## Task objective
Read the lines below. Copy out any that hold the string "risk".

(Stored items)
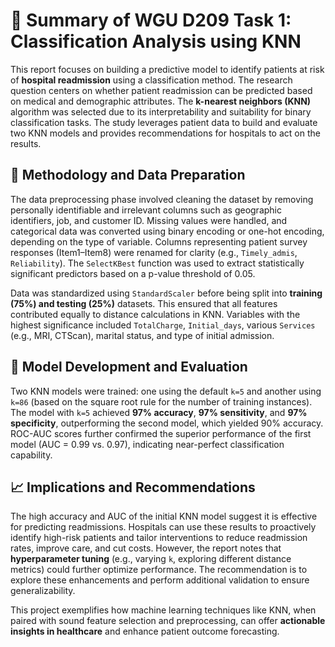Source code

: # 🧠 Summary of WGU D209 Task 1: Classification Analysis using KNN

This report focuses on building a predictive model to identify patients at risk of **hospital readmission** using a classification method. The research question centers on whether patient readmission can be predicted based on medical and demographic attributes. The **k-nearest neighbors (KNN)** algorithm was selected due to its interpretability and suitability for binary classification tasks. The study leverages patient data to build and evaluate two KNN models and provides recommendations for hospitals to act on the results.

## 🔬 Methodology and Data Preparation

The data preprocessing phase involved cleaning the dataset by removing personally identifiable and irrelevant columns such as geographic identifiers, job, and customer ID. Missing values were handled, and categorical data was converted using binary encoding or one-hot encoding, depending on the type of variable. Columns representing patient survey responses (Item1–Item8) were renamed for clarity (e.g., `Timely_admis`, `Reliability`). The `SelectKBest` function was used to extract statistically significant predictors based on a p-value threshold of 0.05.

Data was standardized using `StandardScaler` before being split into **training (75%) and testing (25%)** datasets. This ensured that all features contributed equally to distance calculations in KNN. Variables with the highest significance included `TotalCharge`, `Initial_days`, various `Services` (e.g., MRI, CTScan), marital status, and type of initial admission.

## 🤖 Model Development and Evaluation

Two KNN models were trained: one using the default `k=5` and another using `k=86` (based on the square root rule for the number of training instances). The model with `k=5` achieved **97% accuracy**, **97% sensitivity**, and **97% specificity**, outperforming the second model, which yielded 90% accuracy. ROC-AUC scores further confirmed the superior performance of the first model (AUC = 0.99 vs. 0.97), indicating near-perfect classification capability.

## 📈 Implications and Recommendations

The high accuracy and AUC of the initial KNN model suggest it is effective for predicting readmissions. Hospitals can use these results to proactively identify high-risk patients and tailor interventions to reduce readmission rates, improve care, and cut costs. However, the report notes that **hyperparameter tuning** (e.g., varying `k`, exploring different distance metrics) could further optimize performance. The recommendation is to explore these enhancements and perform additional validation to ensure generalizability.

This project exemplifies how machine learning techniques like KNN, when paired with sound feature selection and preprocessing, can offer **actionable insights in healthcare** and enhance patient outcome forecasting.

## The completed task
This report focuses on building a predictive model to identify patients at risk of **hospital readmission** using a classification method. The research question centers on whether patient readmission can be predicted based on medical and demographic attributes. The **k-nearest neighbors (KNN)** algorithm was selected due to its interpretability and suitability for binary classification tasks. The study leverages patient data to build and evaluate two KNN models and provides recommendations for hospitals to act on the results.
The high accuracy and AUC of the initial KNN model suggest it is effective for predicting readmissions. Hospitals can use these results to proactively identify high-risk patients and tailor interventions to reduce readmission rates, improve care, and cut costs. However, the report notes that **hyperparameter tuning** (e.g., varying `k`, exploring different distance metrics) could further optimize performance. The recommendation is to explore these enhancements and perform additional validation to ensure generalizability.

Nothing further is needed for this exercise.